The jury convicted appellant of the lesser-included offense of voluntary manslaughter. The jury’s verdict stated:
We the jury, find the Defendant, Sigma F [sic] Richardson, guilty of the offense of voluntary manslaughter.
[signed by the Foreperson] Foreman
Since the time of the Court of Criminal Appeals’ opinion in Polk v. State, 693 S.W.2d 391, 393 (Tex.Crim.App.1985), it has been held that a trial court is authorized to enter a deadly weapon affirmative finding in three situations: where the jury has (1) found guilt as alleged in the indictment and the deadly weapon has been specifically pleaded as such using “deadly weapon” nomenclature in the indictment; (2) found guilt as alleged in the indictment but, though not specifically pleaded as a deadly weapon, the weapon pleaded is per se a deadly weapon; or (3) affirmatively answered by a special issue on deadly weapon use.

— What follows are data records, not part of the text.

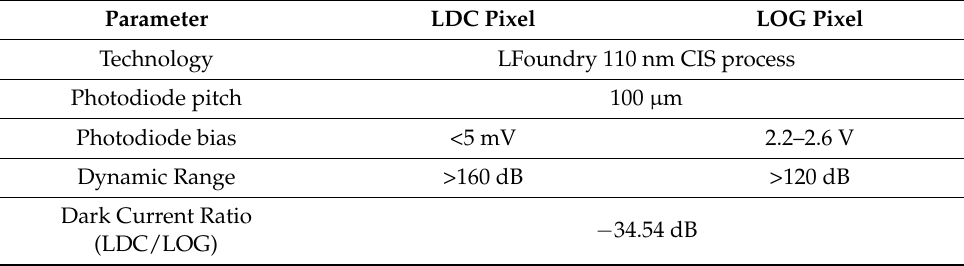
Table 1. Summary of pixel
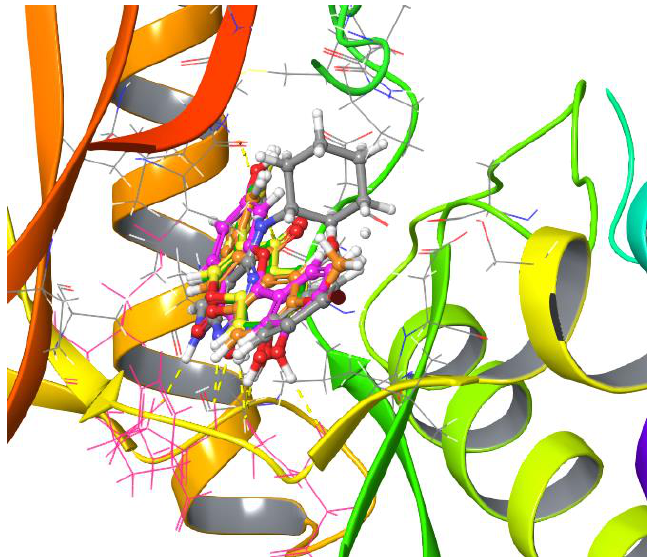
Figure 5. Details of the interaction between the human Mps1 kinase domain and reversine (grey) (PDB ID 5ljj) and its comparison with the anticipated mode of binding to Mps1 of the flavonoids fisetin (pink), genistein (green), daidzein (yellow), and glycitein (orange) as predicted by molecular docking. H-bond interactions are shown in yellow dashed lines. Details of these interactions are also shown in Supplementary Figure S1b–d, respectively.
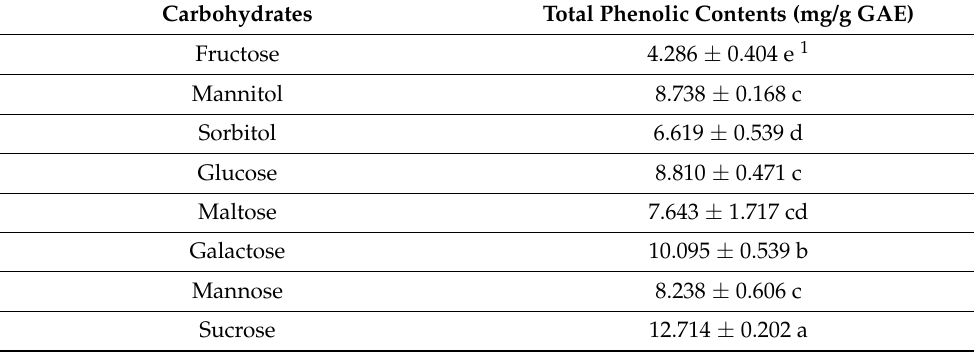
Table 3. Effects of different carbohydrates on the total phenolic contents in hairy root cultures of A. rugosa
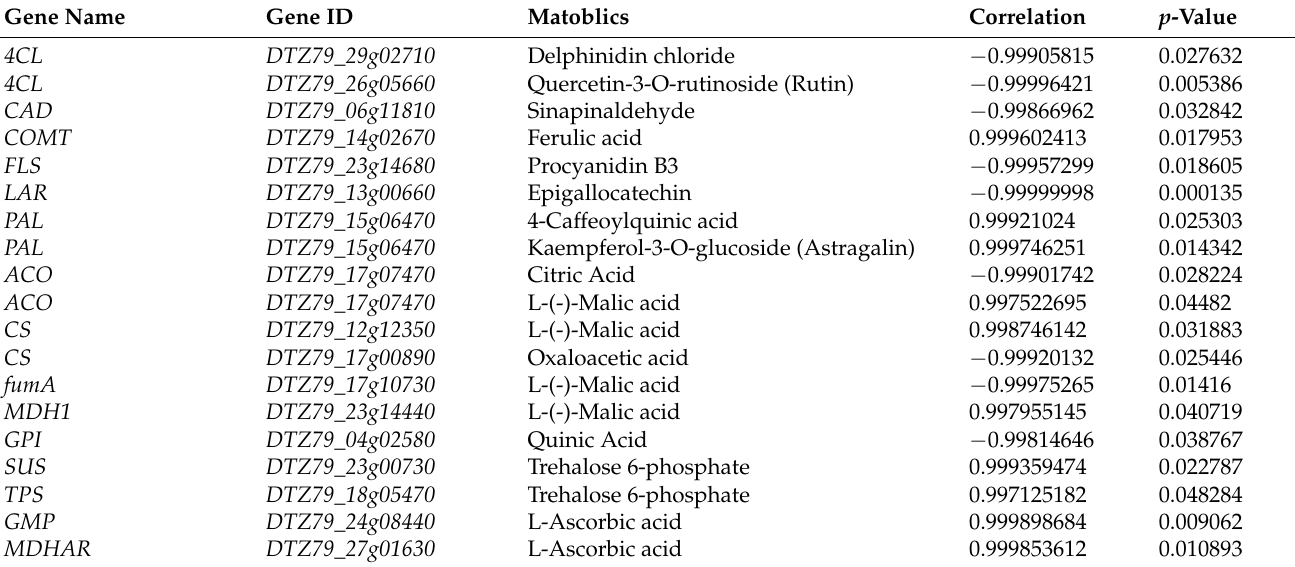
Table 3. Pearson’s correlation coefficients between gene and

A previous panel of this court, in attempting to carve out a fourth situation under circumstances identical to those present in the instant case, was rebuked by the Texas Court of Criminal Appeals in the recent case of Davis v. State, 897 S.W.2d 791, 794 (Tex.Crim.App.1995). The court there affirmed there are only three situations in which a deadly weapon affirmative finding is authorized in a case tried to a jury. None of those situations are present in our case. The Court of Criminal Appeals in Davis ordered the judgment of the trial court reformed so as to delete the deadly weapon finding. That remedy is also appropriate here.
The judgment entry as to the finding on use of a deadly weapon is hereby ordered deleted. The judgment of the trial court, as reformed, is affirmed.
. The trial judge presiding was a visiting judge.
. Effective September 1, 1994, section 19.06 of the Penal Code was transferred to article 38.36 of the Texas Code of Criminal Procedure. Act of May 29, 1993, 73rd Leg., R.S., ch. 900, §§ 1, 7.03, 1993 Tex.Gen.Laws 3586, 3764 (current version atTEX.CoDE Crim.Proc.Ann. art. 38.36 (Vernon Supp.1995)).
. This third argument is presented in a post-submission letter brief accepted by the Court.